--- Activity a ---
Arrange the lines of the listing as a numbered list, starting with the line that contains "verilmemesini, oyun içerisinde meydana gelmen" and going on through the line that contains "oyunun durmasının ardından", and leave out any blank lines.

*** Text for analysis

These previously unreported
plans are the work of a group named Ziklag, a little-known charity
whose donors have included some of the wealthiest conservative Christian
families in the nation, including the billionaire Uihlein family, who
made a fortune in office supplies, the Greens, who run Hobby Lobby, and
the Wallers, who own the Jockey apparel corporation. Recipients of
Ziklag’s largesse include Alliance Defending Freedom, which is the
Christian legal group that led the overturning of Roe v. Wade, plus the
national pro-Trump group Turning Point USA and a constellation of
right-of-center advocacy groups.
ProPublica and Documented
obtained thousands of Ziklag’s members-only email newsletters, internal
videos, strategy documents and fundraising pitches, none of which has
been previously made public. They reveal the group’s 2024 plans and its
long-term goal to underpin every major sphere of influence in American
society with Christianity. In the Bible, the city of Ziklag was where
David and his soldiers found refuge during their war with King Saul.
“We are in a spiritual
battle and locked in a terrible conflict with the powers of darkness,”
says a strategy document that lays out Ziklag’s 30-year vision to
“redirect the trajectory of American culture toward Christ by bringing
back Biblical structure, order and truth to our Nation.”
Ziklag’s 2024 agenda reads
like the work of a political organization. It plans to pour money into
mobilizing voters in Arizona who are “sympathetic to Republicans” in
order to secure “10,640 additional unique votes” — almost the exact
margin of President Joe Biden’s win there in 2020. The group also
intends to use controversial AI software to enable mass challenges to
the eligibility of hundreds of thousands of voters in competitive
states.
In a recording of a 2023
internal strategy discussion, a Ziklag official stressed that the
objective was the same in other swing states. “The goal is to win,” the
official said. “If 75,000 people wins the White House, then how do we
get 150,000 people so we make sure we win?”
According to the Ziklag
files, the group has divided its 2024 activities into three different
operations targeting voters in battleground states: Checkmate, focused
on funding so-called election integrity groups; Steeplechase,
concentrated on using churches and pastors to get out the vote; and
Watchtower, aimed at galvanizing voters around the issues of “parental
rights” and opposition to transgender rights and policies supporting
health care for trans people.
In a member briefing
video, one of Ziklag’s spiritual advisers outlined a plan to “deliver
swing states” by using an anti-transgender message to motivate
conservative voters who are exhausted with Trump.
But Ziklag is not a
political organization: It is a 501(c)(3) tax-exempt charity, the same
legal designation as the United Way or Boys and Girls Club. Such
organizations do not have to publicly disclose their funders, and
donations are tax deductible. In exchange, they are “absolutely
prohibited from directly or indirectly participating in, or intervening
in, any political campaign on behalf of (or in opposition to) any
candidate for elective public office,” according to the IRS.
ProPublica and Documented
presented the findings of their investigation to six nonpartisan lawyers
and legal experts. All expressed concern that Ziklag was testing or
violating the law.

******
*** Exercise materials

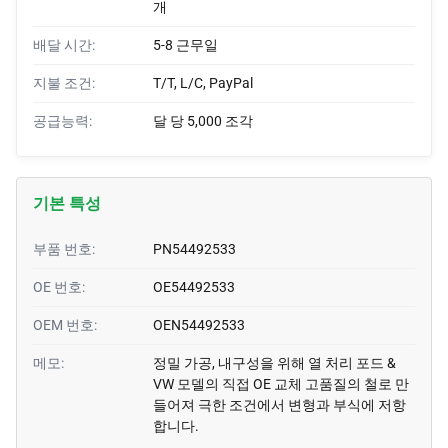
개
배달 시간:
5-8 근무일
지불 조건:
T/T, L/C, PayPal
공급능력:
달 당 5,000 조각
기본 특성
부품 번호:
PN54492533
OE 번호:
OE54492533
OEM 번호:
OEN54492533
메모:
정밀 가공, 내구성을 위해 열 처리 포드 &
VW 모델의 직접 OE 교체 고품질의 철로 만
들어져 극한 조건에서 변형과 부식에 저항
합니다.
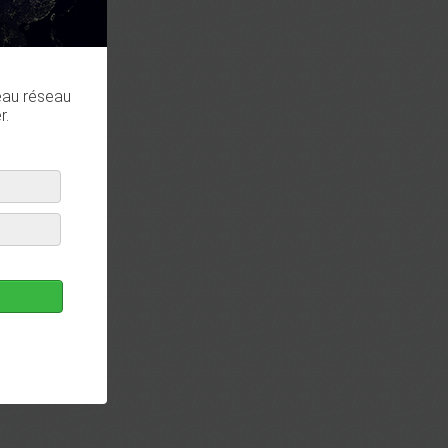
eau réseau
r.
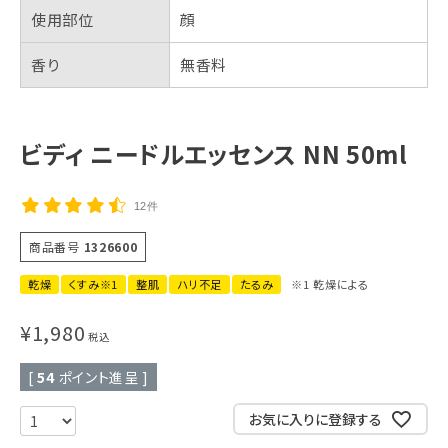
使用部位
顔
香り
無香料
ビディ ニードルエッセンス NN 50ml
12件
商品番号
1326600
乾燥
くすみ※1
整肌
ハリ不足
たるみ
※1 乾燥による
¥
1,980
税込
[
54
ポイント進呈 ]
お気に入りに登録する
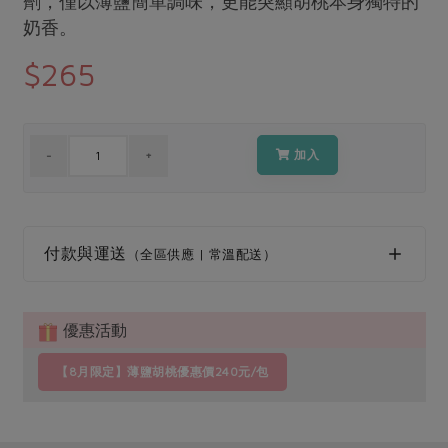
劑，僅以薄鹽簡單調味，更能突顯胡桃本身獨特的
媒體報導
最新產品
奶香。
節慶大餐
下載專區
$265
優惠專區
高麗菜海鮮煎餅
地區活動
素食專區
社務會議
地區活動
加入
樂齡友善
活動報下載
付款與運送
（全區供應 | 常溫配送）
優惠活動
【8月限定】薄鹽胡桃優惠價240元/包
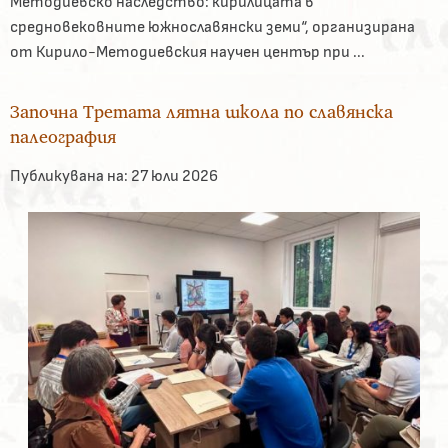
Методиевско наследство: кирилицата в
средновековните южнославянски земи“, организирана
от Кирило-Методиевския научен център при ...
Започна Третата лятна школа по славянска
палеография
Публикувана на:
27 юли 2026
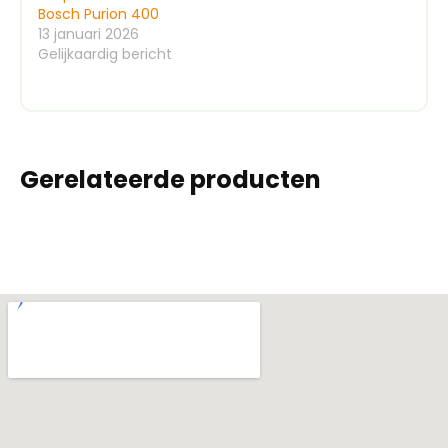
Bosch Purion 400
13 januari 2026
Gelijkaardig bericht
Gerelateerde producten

******
*** Exercise materials

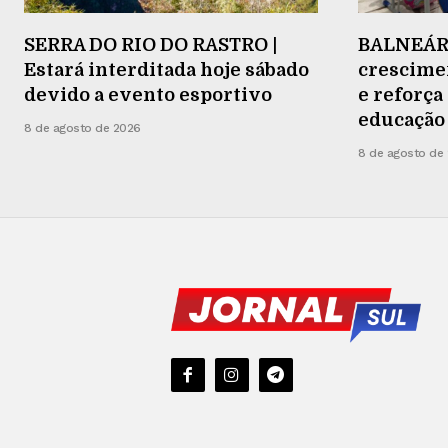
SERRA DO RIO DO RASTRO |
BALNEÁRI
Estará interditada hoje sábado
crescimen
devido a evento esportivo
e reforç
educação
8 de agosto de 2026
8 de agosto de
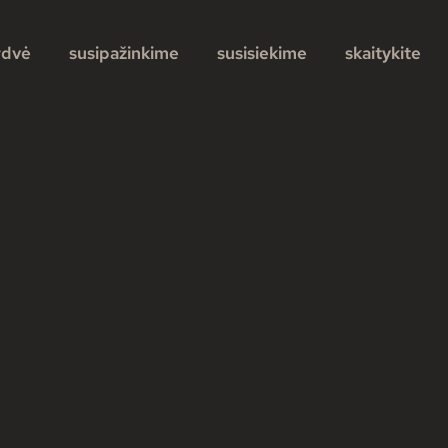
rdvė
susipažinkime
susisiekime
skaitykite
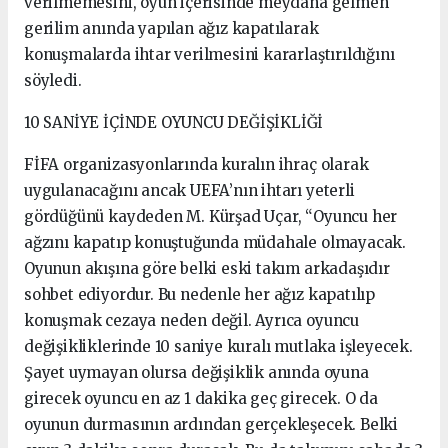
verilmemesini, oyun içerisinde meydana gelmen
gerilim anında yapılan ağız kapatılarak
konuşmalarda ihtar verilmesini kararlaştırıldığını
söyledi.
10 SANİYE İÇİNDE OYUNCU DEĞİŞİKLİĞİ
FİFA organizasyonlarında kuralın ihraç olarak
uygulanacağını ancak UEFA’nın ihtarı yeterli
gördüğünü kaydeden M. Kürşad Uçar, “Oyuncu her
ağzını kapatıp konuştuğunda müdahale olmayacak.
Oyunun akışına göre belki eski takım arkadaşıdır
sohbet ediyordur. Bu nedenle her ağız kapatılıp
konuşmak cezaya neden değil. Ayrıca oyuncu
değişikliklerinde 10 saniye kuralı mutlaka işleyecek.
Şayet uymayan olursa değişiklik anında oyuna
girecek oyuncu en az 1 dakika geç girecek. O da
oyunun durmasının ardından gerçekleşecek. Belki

******
*** Exercise materials

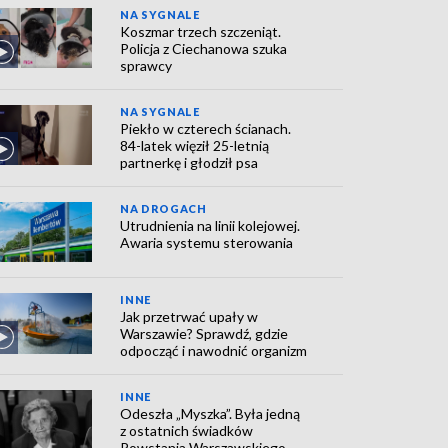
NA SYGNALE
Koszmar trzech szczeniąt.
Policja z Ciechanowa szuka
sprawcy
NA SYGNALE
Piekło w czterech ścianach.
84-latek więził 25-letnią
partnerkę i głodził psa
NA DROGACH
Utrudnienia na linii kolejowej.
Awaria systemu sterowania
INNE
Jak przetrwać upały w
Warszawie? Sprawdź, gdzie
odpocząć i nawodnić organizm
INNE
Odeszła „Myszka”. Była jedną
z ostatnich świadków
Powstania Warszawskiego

******

--- Activity b ---
Pick up the article on Ziklag's 2024 plans after its final sentence and continue it.

--- Result a ---
1. verilmemesini, oyun içerisinde meydana gelmen
2. gerilim anında yapılan ağız kapatılarak
3. konuşmalarda ihtar verilmesini kararlaştırıldığını
4. söyledi.
5. 10 SANİYE İÇİNDE OYUNCU DEĞİŞİKLİĞİ
6. FİFA organizasyonlarında kuralın ihraç olarak
7. uygulanacağını ancak UEFA’nın ihtarı yeterli
8. gördüğünü kaydeden M. Kürşad Uçar, “Oyuncu her
9. ağzını kapatıp konuştuğunda müdahale olmayacak.
10. Oyunun akışına göre belki eski takım arkadaşıdır
11. sohbet ediyordur. Bu nedenle her ağız kapatılıp
12. konuşmak cezaya neden değil. Ayrıca oyuncu
13. değişikliklerinde 10 saniye kuralı mutlaka işleyecek.
14. Şayet uymayan olursa değişiklik anında oyuna
15. girecek oyuncu en az 1 dakika geç girecek. O da
16. oyunun durmasının ardından gerçekleşecek. Belki

--- Result b ---
The reporting by
ProPublica and Documented “casts serious doubt on this organization’s
status as a 501(c)(3) organization,” said Roger Colinvaux, a professor
at Catholic University’s Columbus School of Law.
“I think it’s across the line without a question,” said Lloyd Hitoshi Mayer, a University of Notre Dame law professor.
Ziklag officials did not
respond to a detailed list of questions. Martin Nussbaum, an attorney
who said he was the group’s general counsel, said in a written response
that “some of the statements in your email are correct. Others are not,”
but he then did not respond to a request to specify what was erroneous.
The group is seeking to “align” the culture “with Biblical values and
the American constitution, and that they will serve the common good,” he
wrote. Using the official tax name
for Ziklag, he wrote that “USATransForm does not endorse candidates for
public office.” He declined to comment on the group’s members.
There are no bright lines
or magic words that the IRS might look for when it investigates a
charitable organization for engaging in political intervention, said
Mayer. Instead, the agency examines the facts and circumstances of a
group’s activities and makes a conclusion about whether the group
violated the law.
The biggest risk for
charities that intervene in political campaigns, Mayer said, is loss of
their tax-exempt status. Donors’ ability to deduct their donations can
be a major sell, not to mention it can create “a halo effect” for the
group, Mayer added.
“They may be able to get more money this way,” he said, adding, “It boils down to tax evasion at the end of the day.”
“Dominion Over the Seven Mountains”
Ziklag has largely escaped
scrutiny until now. The group describes itself as a “private,
confidential, invitation-only community of high-net-worth Christian
families.”
According to internal
documents, it boasts more than 125 members that include business
executives, pastors, media leaders and other prominent conservative
Christians. Potential new members, one document says, should have a
“concern for culture” demonstrated by past donations to faith-based or
political causes, as well as a net worth of $25 million or more. None of
the donors responded to requests for comment.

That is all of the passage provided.